Klabund: "Borgia"
Roman einer Familie
Dies ist eine fiktive zeitgenössische
Betrachtung des Wirkens der Borgia-Familie nach ihrem Einzug in Italien. Der
Erzähler dieses Büchleins nennt sich Johannes Goritz und ist ein Luxemburger
Supplikenreferent, der durch seinen Wohnsitz in Rom Kontakt zu allerlei berühmten
Leuten gehabt haben und dadurch auch eine Menge über die Borgia-Familie erfahren
haben will. Hierbei habe er insbesondere mit Alexander, Cesare und Lucrezia
Borgia zahlreiche vertrauliche Gespräche geführt. Diese drei Figuren beschreibt
er zunächst als körperlich sehr ansprechende Menschen, denen man von außen ihre
ihnen nachgesagten negativen Eigenschaften nicht ansehen kann.
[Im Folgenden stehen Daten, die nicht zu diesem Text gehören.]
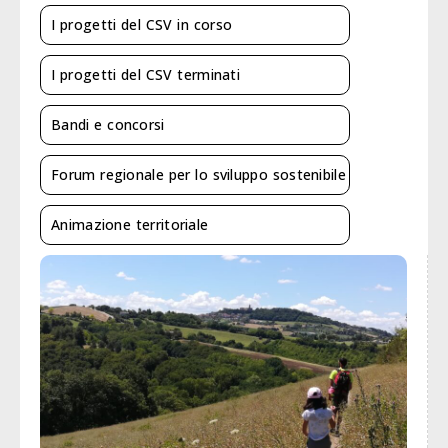
I progetti del CSV in corso
I progetti del CSV terminati
Bandi e concorsi
Forum regionale per lo sviluppo sostenibile
Animazione territoriale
Tatsächlich werden
die Borgias im Prolog zunächst eher ausgewogen beschrieben, und der Erzähler
verspricht, im Weiteren von den üblichen Beschimpfungen Abstand zu nehmen und
die Borgias nur so zu beschreiben, wie er sie wahrnehmen konnte, ohne dabei
direkt wertend zu sein.
Von diesem hehren Grundsatz ausgehend, beschreibt er zunächst die Genealogie
der spanischen Familie der Borgia - bis zurück in die
griechische
Mythologie - bevor er dann ihren Weg
von
Spanien nach Italien und dort dann zur höchsten Machtvollkommenheit beschreibt.
Dabei werden Bestechungen, Erpressungen, sittenloses Leben und Denken und all
die anderen Dinge, für die der Name Borgia bekannt ist, sehr ausgiebig dargestellt
- besonders auch in Bezug auf politisch wirksame Nahrungsergänzungsstoffe.
Im Rahmen des Gangs zum Papsttum und ähnlichen exaltierten Stellungen in der
europäischen Gesellschaft der damaligen Zeit zeigen die Borgias sehr viel situative
ethische Orientierung, wie sie besonders in einem hier dargestellten Gespräch
zwischen einem Borgia und dem jungen Gelehrten
Machiavelli deutlich wird, der
dieses Gespräch als die Grundlage seines "Principe" verwenden soll. Überhaupt
werden die Namen der Borgias - durchaus zurecht - mit anderen berühmten Namen
ihrer Zeit in Verbindung gebracht, wie zum Beispiel mit dem jungen
Leonardo
da Vinci oder
Michelangelo.
Die zentralen Konflikte in diesem Buch sind zunächst jener zwischen Alexander
Borgia und Fra Girolamo - einem Florentiner Mönch, der im Papst gerne eine Vorbildfigur
sehen möchte und nicht einen verlogenen und heuchlerischen Hurenbock. Eine Rolle,
die er Alexander Borgia durchaus zuerkennt. Der Streit führt durch mehrere Städte
und Jahre und endet für Fra Girolamo zunächst in einem hochnotpeinlichen Verhör
und danach auf einem
Scheiterhaufen.
Ein anderer großer Konflikt ist der zwischen den Borgias und dem französischen
König Karl VIII, der ebenfalls sehr interessant verläuft.
Das Buch ist mit allerlei interessanten zeitgenössischen
Bildern versehen und dadurch etwas interessanter, als es vom reinen Schreiben
her wäre, aber alleine schon der sehr moralisierende pathetische Schluss lässt
manchen Leser an der Sinnhaftigkeit der Lektüre zweifeln.